Se organizó entonces una entrega ficticia del dinero. Tras el arreglo de pago, la noche indicada, el mayordomo de la casa, Giuliano Canese, salió conduciendo el Rolls-Royce familiar, llevando un maletín con el supuesto dinero del rescate. Pero el plan terminó en fracaso, por algo completamente inverosímil: el cartero del pueblo reconoció el Rolls de Chaplin y, al ver que al volante del vehículo no estaba Renato, el chofer de la familia, sino un desconocido, siguió el auto. La policía pensó que se trataba de uno de los secuestradores y lo detuvo. Pero cuando todo se aclaró, ya se había perdido la oportunidad de capturar a los delincuentes.

Dada la inexperiencia en esta clase de delitos, los secuestradores volvieron a llamar y fijaron una nueva fecha y forma del rescate. Sería el 17 de mayo de 1978. Para entonces, la policía, con mucha precisión, como sus famosos relojes suizos, había puesto en vigilancia cada una de las doscientas cabinas telefónicas de la zona.

Detuvieron a Roman Wardas, un polaco de 24 años, y a su cómplice Gantscho Ganeve, un búlgaro de 38 años, ambos mecánicos de carros, que estaban sin trabajo, sin dinero y el afán de lucro los llevó a cometer este delito.

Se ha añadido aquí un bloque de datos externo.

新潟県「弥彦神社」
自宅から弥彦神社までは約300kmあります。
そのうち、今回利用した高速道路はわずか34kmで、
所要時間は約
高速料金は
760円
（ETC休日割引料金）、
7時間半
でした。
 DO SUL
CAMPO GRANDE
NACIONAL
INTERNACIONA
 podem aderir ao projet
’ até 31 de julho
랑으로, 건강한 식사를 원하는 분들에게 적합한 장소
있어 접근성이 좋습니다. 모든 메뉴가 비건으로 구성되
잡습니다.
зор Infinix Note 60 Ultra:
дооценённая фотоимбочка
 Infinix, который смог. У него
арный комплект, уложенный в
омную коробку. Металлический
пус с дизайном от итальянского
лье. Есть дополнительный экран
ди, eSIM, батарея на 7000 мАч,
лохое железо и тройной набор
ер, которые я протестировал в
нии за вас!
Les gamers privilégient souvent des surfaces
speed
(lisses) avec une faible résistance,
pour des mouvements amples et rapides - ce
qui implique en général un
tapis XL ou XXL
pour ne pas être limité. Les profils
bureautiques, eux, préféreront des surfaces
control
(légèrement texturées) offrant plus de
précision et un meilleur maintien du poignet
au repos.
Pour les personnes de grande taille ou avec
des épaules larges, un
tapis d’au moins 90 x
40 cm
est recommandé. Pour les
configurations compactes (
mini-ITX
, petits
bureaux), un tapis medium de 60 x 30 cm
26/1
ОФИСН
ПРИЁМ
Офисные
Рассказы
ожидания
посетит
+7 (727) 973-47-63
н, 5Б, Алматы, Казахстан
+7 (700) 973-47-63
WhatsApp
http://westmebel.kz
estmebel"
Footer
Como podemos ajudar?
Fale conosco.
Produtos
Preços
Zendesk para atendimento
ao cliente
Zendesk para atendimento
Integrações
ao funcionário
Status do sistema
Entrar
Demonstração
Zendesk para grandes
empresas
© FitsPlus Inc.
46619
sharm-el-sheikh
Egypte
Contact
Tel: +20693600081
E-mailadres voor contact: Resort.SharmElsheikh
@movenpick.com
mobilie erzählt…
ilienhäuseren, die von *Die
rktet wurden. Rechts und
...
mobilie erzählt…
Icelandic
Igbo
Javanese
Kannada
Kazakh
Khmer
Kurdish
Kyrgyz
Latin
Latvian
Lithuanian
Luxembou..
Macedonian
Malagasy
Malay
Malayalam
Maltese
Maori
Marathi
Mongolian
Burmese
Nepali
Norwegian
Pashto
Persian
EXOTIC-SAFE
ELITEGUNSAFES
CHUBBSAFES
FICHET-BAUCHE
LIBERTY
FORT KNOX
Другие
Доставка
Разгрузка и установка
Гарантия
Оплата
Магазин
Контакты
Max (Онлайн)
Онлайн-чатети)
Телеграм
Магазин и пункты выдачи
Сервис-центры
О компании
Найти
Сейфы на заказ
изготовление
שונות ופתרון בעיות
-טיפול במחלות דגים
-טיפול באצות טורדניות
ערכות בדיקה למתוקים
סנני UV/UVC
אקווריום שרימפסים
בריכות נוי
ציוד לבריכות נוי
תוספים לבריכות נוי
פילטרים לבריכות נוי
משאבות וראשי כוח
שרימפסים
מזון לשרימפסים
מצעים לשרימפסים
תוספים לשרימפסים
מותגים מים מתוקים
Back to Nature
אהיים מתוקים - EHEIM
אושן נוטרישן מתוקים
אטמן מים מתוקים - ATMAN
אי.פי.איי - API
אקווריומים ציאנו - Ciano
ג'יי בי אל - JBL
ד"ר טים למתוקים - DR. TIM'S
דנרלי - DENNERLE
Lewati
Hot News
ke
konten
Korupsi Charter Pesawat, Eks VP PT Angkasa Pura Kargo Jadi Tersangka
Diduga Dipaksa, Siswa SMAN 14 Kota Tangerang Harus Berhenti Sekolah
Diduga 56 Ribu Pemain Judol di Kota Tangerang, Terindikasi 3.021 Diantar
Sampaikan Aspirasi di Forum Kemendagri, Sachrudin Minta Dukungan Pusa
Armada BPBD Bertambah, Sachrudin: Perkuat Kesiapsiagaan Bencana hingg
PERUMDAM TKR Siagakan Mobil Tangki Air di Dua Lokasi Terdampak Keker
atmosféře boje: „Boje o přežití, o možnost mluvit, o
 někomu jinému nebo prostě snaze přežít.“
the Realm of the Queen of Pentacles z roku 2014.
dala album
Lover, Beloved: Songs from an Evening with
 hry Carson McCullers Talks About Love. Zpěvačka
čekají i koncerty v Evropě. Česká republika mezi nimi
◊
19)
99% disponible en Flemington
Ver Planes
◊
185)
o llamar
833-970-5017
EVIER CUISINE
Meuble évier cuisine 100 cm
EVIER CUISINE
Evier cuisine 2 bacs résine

El ataúd había sido enterrado en una zona agrícola, en Noville, en el costado oriental del lago Léman, en la frontera entre Suiza y Francia. Habían dejado algunas huellas para ubicar el sitio, pero las lluvias de la primavera habían borrado todas las marcas. Por eso la policía tuvo que utilizar detectores de metales para encontrarlo. Finalmente lo lograron gracias a las asas metálicas del ataúd.

Wardas fue condenado a cuatro años y medio de trabajos forzados, y Ganeve tuvo una sentencia de 18 meses de cárcel.

El cuerpo de Charlie Chaplin fue finalmente enterrado en el mismo cementerio de Corsier-sur-Vevey, en una ceremonia muy íntima, el 23 de mayo de 1978, esta vez, bajo una gruesa capa de hormigón para evitar futuros robos.